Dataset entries
[Start of Attachment]

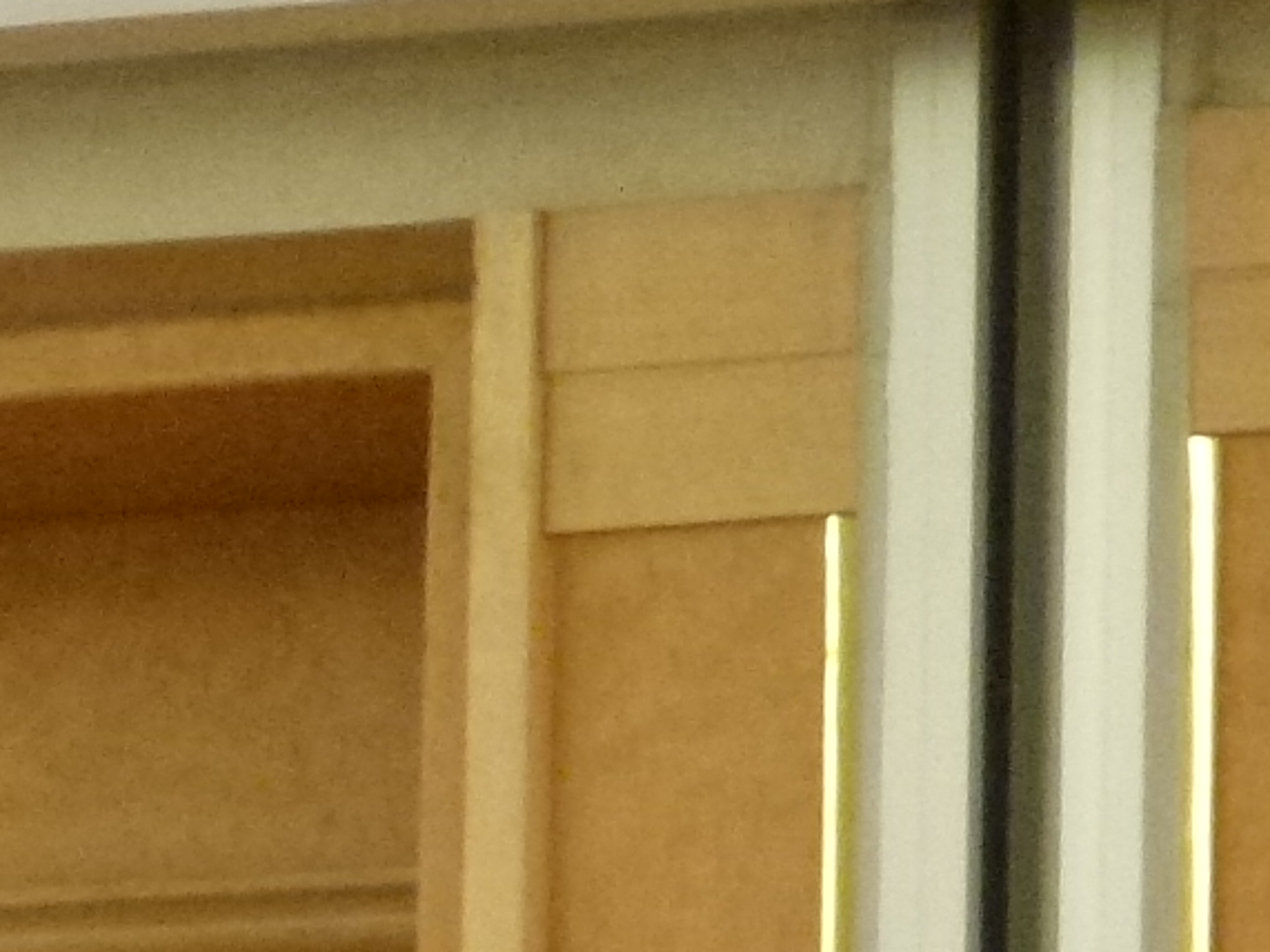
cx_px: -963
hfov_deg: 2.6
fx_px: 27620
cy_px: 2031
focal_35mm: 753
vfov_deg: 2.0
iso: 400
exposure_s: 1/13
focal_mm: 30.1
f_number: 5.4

[End of Attachment]

Work request =
Without including the pictures, return each record above exactly as it stands.

Written answer =
cx_px: -963
hfov_deg: 2.6
fx_px: 27620
cy_px: 2031
focal_35mm: 753
vfov_deg: 2.0
iso: 400
exposure_s: 1/13
focal_mm: 30.1
f_number: 5.4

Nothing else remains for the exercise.